*What to do*:
The records below hold a stretch from the line with "Do follow us" through the line with "www.saintmichaelweb.org.uk | | | |"; return exactly those lines, ends included, and nothing more.

*Data extracted from a collection*:
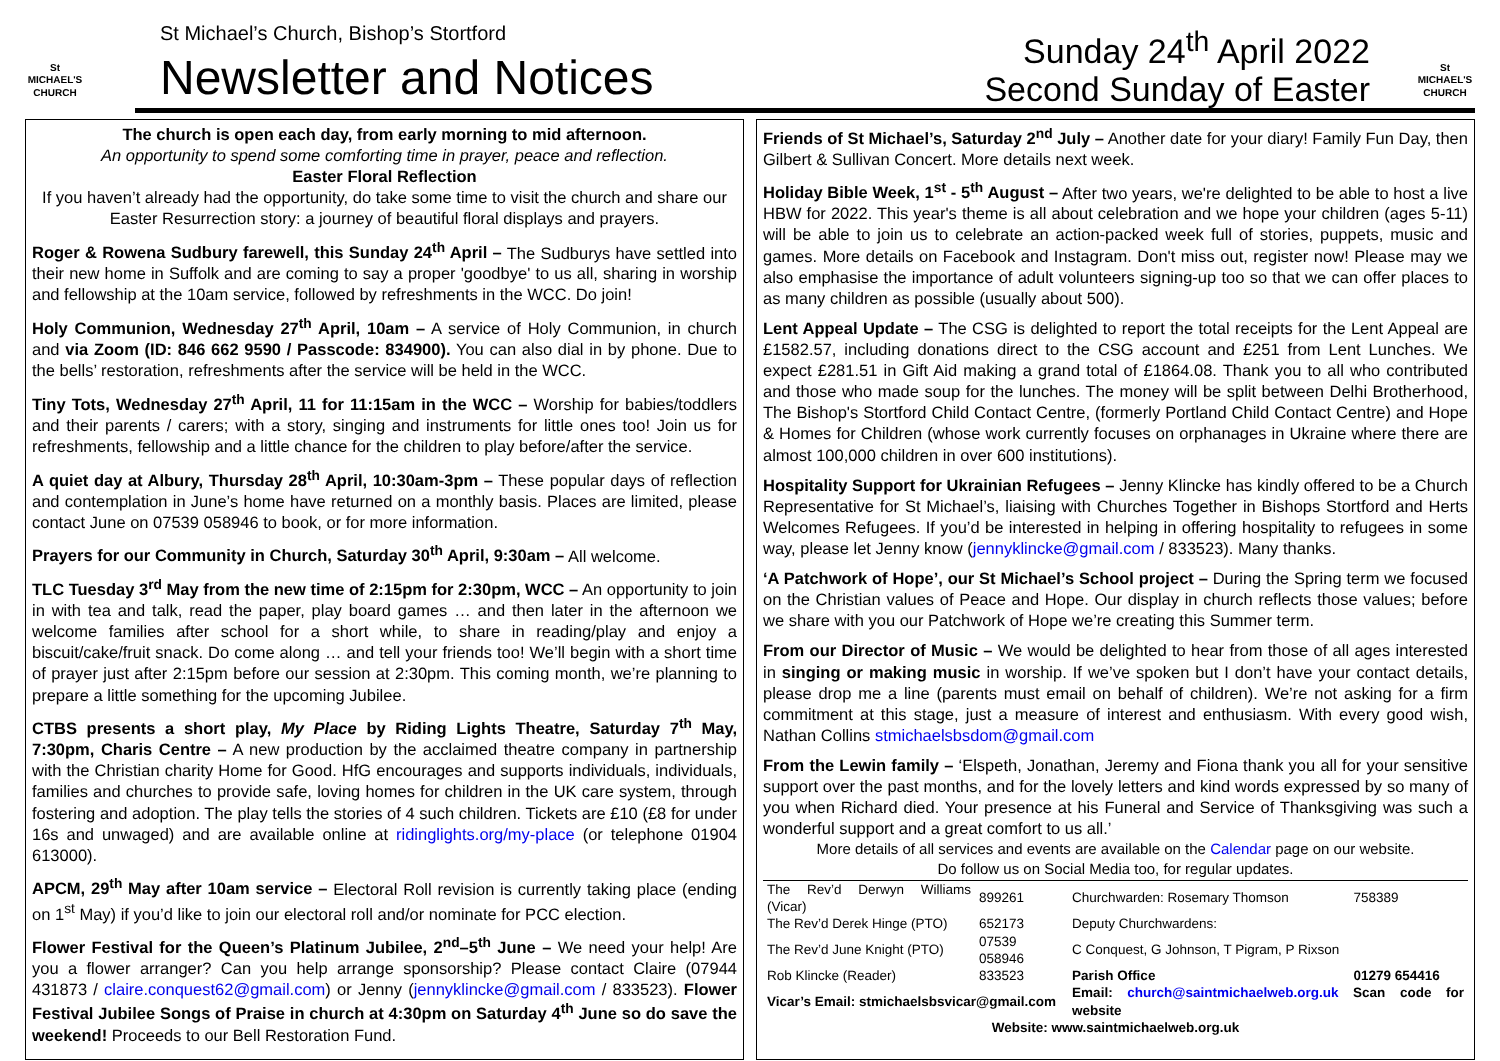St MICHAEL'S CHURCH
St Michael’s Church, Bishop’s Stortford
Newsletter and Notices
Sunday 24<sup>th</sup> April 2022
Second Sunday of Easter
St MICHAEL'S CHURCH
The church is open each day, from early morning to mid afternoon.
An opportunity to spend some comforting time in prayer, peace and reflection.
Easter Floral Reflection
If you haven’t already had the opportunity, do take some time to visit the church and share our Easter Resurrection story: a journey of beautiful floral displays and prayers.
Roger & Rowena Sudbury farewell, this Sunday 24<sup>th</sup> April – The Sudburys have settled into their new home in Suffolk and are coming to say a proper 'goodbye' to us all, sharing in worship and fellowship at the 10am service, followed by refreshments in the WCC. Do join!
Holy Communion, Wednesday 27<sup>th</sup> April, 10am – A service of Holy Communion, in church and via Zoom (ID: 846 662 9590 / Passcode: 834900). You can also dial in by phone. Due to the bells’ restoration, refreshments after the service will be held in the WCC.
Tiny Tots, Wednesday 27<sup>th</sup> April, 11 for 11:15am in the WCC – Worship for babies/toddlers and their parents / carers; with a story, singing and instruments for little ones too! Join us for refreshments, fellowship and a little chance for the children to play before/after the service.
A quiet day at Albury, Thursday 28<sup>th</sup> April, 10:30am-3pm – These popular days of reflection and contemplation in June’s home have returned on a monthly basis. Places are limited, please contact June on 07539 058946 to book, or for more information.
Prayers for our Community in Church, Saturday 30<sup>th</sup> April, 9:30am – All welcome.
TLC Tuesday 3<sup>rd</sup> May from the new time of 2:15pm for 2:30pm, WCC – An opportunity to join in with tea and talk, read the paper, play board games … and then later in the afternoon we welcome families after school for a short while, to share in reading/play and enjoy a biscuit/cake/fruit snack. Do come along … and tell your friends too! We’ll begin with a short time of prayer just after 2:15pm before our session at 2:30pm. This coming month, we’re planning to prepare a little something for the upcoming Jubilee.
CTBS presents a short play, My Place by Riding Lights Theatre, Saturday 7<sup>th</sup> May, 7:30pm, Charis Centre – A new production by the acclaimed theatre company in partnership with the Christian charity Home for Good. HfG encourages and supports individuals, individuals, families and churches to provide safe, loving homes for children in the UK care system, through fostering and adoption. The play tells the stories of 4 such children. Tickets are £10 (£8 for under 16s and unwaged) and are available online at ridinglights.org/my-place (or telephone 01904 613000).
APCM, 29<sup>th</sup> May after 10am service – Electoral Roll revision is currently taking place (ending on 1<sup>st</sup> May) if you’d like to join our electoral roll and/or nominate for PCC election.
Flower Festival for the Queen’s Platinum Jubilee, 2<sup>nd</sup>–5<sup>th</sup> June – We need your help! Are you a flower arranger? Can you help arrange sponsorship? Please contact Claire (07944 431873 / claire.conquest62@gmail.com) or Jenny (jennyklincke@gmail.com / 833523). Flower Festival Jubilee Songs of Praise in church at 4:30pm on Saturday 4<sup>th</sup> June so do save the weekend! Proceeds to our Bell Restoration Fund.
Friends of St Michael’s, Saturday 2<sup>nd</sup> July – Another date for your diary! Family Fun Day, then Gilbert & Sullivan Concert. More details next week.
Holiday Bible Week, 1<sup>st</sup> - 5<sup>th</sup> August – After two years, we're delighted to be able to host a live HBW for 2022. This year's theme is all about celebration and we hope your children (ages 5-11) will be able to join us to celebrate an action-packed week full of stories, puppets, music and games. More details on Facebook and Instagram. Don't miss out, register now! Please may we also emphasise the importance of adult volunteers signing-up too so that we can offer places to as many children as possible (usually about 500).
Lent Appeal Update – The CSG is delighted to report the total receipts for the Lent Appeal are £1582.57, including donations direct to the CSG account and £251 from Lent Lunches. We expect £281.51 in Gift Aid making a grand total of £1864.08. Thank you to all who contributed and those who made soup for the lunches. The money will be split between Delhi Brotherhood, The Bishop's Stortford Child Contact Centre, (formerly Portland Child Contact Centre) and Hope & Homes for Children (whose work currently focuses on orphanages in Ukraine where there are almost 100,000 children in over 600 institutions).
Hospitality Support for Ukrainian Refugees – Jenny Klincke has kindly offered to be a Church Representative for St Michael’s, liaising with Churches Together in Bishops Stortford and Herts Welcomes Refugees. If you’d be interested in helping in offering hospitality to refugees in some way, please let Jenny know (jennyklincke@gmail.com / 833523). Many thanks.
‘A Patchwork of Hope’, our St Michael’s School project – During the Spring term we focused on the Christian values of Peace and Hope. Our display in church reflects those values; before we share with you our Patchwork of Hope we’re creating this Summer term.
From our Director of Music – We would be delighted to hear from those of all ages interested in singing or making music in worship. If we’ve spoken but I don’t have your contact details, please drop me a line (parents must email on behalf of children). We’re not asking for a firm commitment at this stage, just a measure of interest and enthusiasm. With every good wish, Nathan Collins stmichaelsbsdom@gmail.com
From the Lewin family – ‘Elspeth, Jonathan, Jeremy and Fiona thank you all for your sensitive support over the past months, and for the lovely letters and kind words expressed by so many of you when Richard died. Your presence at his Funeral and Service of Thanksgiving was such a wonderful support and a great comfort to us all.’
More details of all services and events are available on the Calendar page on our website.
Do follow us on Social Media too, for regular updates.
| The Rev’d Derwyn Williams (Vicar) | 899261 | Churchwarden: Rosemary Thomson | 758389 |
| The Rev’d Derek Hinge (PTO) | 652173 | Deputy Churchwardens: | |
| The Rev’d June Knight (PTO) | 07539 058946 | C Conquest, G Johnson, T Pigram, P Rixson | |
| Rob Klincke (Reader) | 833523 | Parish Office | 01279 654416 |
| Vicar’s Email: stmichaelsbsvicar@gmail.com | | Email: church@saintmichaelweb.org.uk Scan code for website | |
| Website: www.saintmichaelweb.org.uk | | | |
* * *
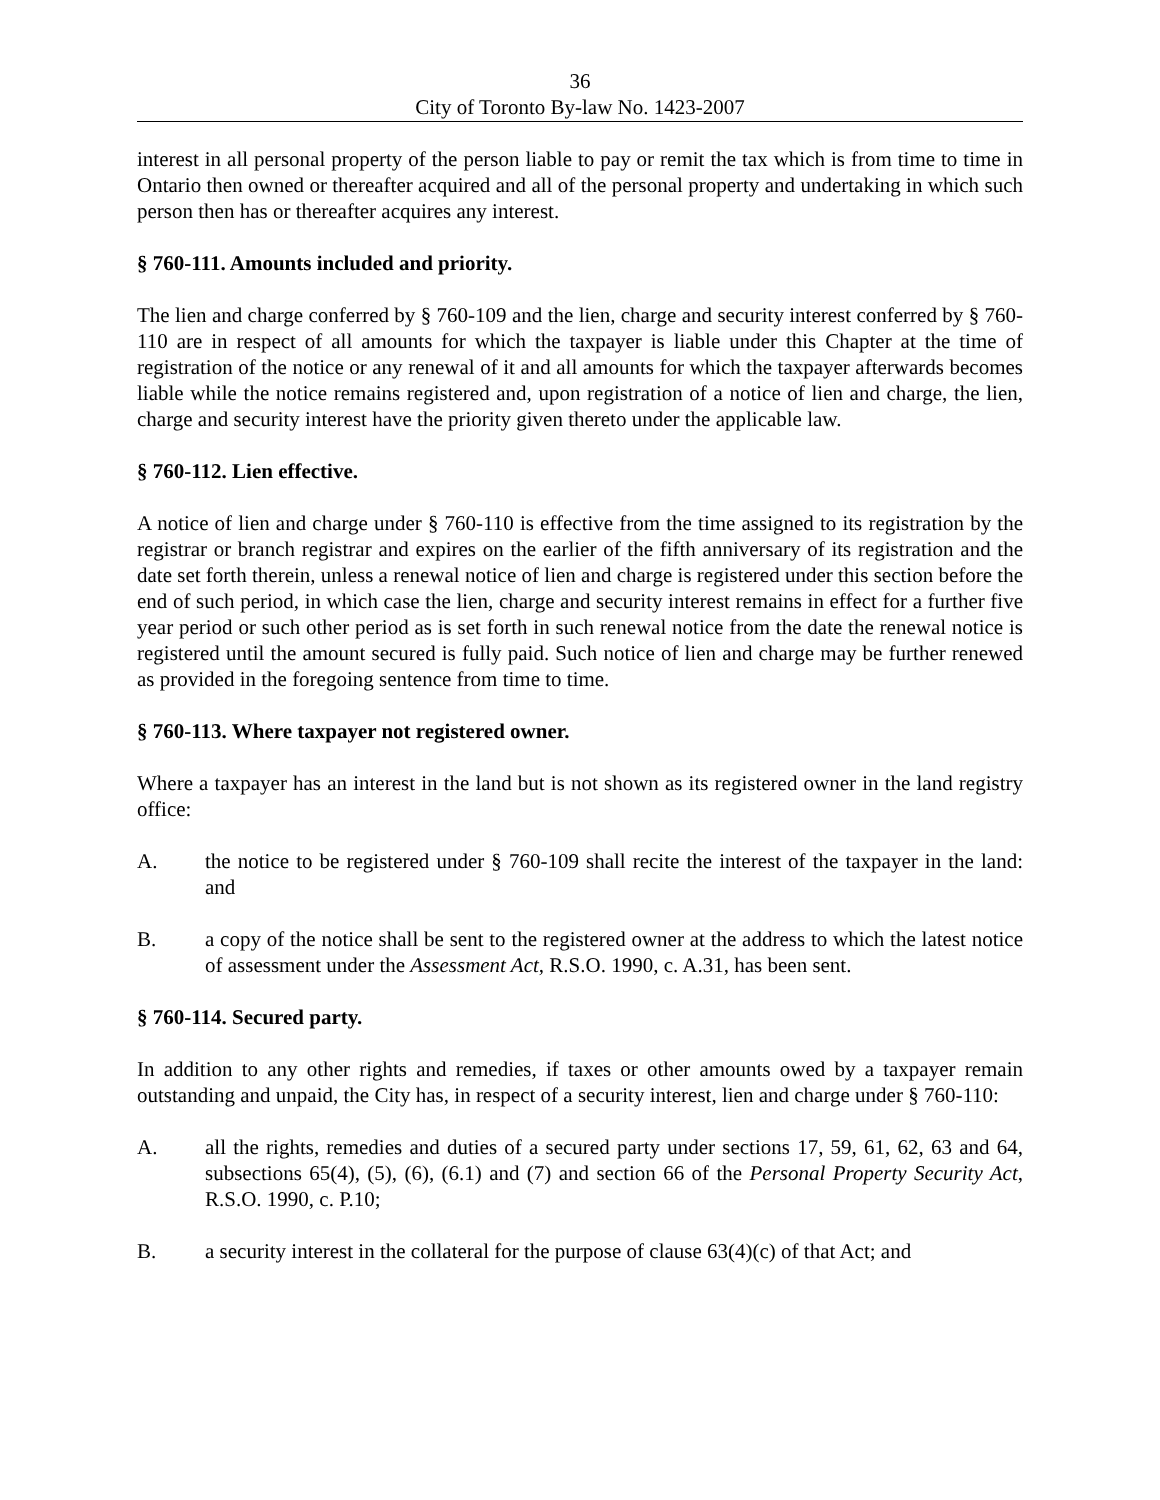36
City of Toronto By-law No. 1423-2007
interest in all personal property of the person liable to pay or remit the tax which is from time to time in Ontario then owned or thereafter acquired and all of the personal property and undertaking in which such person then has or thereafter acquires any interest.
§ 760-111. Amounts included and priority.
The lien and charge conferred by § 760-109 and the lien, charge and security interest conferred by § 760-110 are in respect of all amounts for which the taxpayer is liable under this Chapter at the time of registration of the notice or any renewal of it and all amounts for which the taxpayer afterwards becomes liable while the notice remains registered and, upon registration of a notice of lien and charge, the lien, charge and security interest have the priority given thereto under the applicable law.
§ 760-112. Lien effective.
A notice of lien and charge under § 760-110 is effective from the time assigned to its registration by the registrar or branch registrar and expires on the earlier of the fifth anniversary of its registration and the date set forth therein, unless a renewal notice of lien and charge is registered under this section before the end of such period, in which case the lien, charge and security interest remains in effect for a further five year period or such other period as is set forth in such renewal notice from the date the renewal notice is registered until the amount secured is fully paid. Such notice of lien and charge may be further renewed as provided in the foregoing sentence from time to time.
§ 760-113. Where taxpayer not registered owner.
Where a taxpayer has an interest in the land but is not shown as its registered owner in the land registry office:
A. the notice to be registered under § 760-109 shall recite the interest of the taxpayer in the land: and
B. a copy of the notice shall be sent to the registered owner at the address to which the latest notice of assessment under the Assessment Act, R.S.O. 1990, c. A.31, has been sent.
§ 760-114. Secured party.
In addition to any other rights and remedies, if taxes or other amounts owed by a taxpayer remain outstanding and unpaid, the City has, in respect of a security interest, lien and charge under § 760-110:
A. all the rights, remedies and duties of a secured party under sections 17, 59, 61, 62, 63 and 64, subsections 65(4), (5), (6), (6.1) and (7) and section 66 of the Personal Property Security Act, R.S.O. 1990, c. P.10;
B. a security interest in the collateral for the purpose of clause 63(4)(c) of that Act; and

*Answer for the task*:
Do follow us on Social Media too, for regular updates.
| The Rev’d Derwyn Williams (Vicar) | 899261 | Churchwarden: Rosemary Thomson | 758389 |
| The Rev’d Derek Hinge (PTO) | 652173 | Deputy Churchwardens: | |
| The Rev’d June Knight (PTO) | 07539 058946 | C Conquest, G Johnson, T Pigram, P Rixson | |
| Rob Klincke (Reader) | 833523 | Parish Office | 01279 654416 |
| Vicar’s Email: stmichaelsbsvicar@gmail.com | | Email: church@saintmichaelweb.org.uk Scan code for website | |
| Website: www.saintmichaelweb.org.uk | | | |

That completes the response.